If this is not the case it is now your responsibility to reopen the
Bug report if necessary, and/or fix the problem forthwith.
(NB: If you are a system administrator and have no idea what this
message is talking about, this may indicate a serious mail system
misconfiguration somewhere. Please contact [email protected]
immediately.)
--
730620: http://bugs.debian.org/cgi-bin/bugreport.cgi?bug=730620
Debian Bug Tracking System
Contact [email protected] with problems
--- Begin Message ---
Package: popularity-contest
Severity: normal
Hi,
I'm trying to parse the raw statistics available on
http://popcon.debian.org/ and ran into some problems.
Firstly, while it is fine that the fields are separated by multiple
spaces, it should then not be the case that field values contain spaces
themselves. Unfortunately this is the case for example for the package
name "Not in Sid". This is a similar request as in bug report #574743
which asks for sanitizing the package names before putting it into the
statistics.
Second of all, going together with package name sanitization (which, as
above example shows can make the data unparsable) some obvious bogus
entries can be entirely removed like the "Not in Sid" example from
above. There exists no such package. If you want to include the
information then better do it in a commented line as you do for the
header of the file for which you use # as a comment character.
Thirdly, at the end of the file there is one large line only consisting
of minus characters. Can this line also not be commented with a #?
The same goes for the very last line which presents a total. Firstly it
is not necessary to put a "rank" on this line (it has the same rank as
the last entry) but it is also not necessary to have this line at all
because any machine parsing the rest of the file can easily generate it.
If you want this line for human consumption, you can just simply prefix
it with a # to make it a comment.
Would you welcome a patch fixing these issues?
cheers, josch
--- End Message ---
--- Begin Message ---
On Wed, Nov 27, 2013 at 03:31:38PM +0100, Johannes Schauer wrote:
> Hi,
>
> Quoting Bill Allombert (2013-11-27 13:47:26)
> > All of this is irrelevant: what actual problem are you trying to solve ?
>
> I need the popcon values per source package.
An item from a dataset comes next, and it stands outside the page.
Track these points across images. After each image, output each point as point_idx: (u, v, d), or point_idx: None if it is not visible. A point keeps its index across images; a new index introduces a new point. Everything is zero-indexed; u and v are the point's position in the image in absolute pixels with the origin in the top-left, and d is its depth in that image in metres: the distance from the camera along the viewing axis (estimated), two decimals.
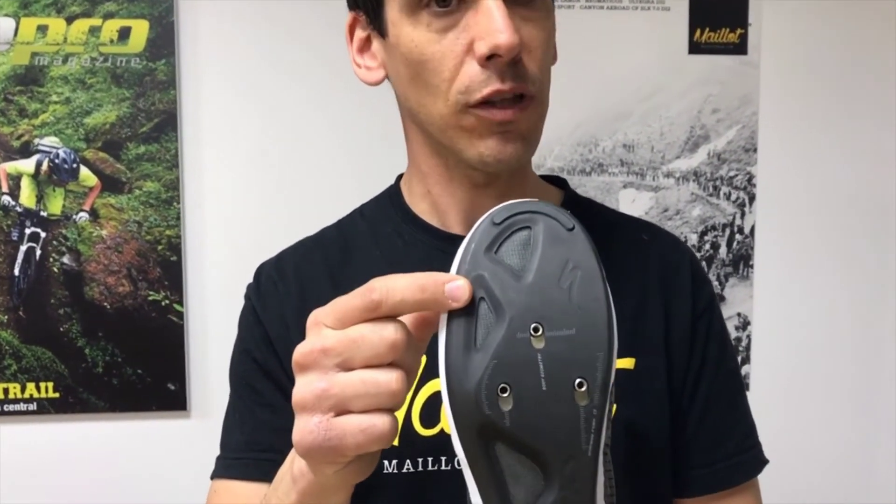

Since the popcon reports do not include the name of the source packages,
it is generated by crossing the raw popcon data with the Package files
in a Debian archive mirror.
This is not perfect (we do not know the version of the package, which is
important when source package are renamed), and in particular, if a package is
not in the Debian archive, we cannot find its source package, so we report it
as 'Not in Sid'.
> > I can write a 10-line perl script to parse each of them. Maybe other people
> > have done so and changing the format will cause them trouble. So there is a
> > need for a clear benefit before changing the format.
>
> My workaround is to split each line at the spaces and discard all lines which
> split into a different amount than seven elements.
Yes, this is a good solution.
You should also stop reading when the line start by '-' to avoid the 'total'
line.
> If you do not deem it worthwhile to make these kind of workarounds unnecessary
> by just making sure that delimiter characters do not appear in field values,
> then just close this bug report.
Having spaces in 'Not in Sid' prevent scripts to read it a true source package
name. The ---- at the end allows to stop before processing the 'Total' line.
The total line is useful for human reader that do addition slowly.
Thanks for your interest in popularity-contest!
--
Bill. <[email protected]>
Imagine a large red swirl here.
--- End Message ---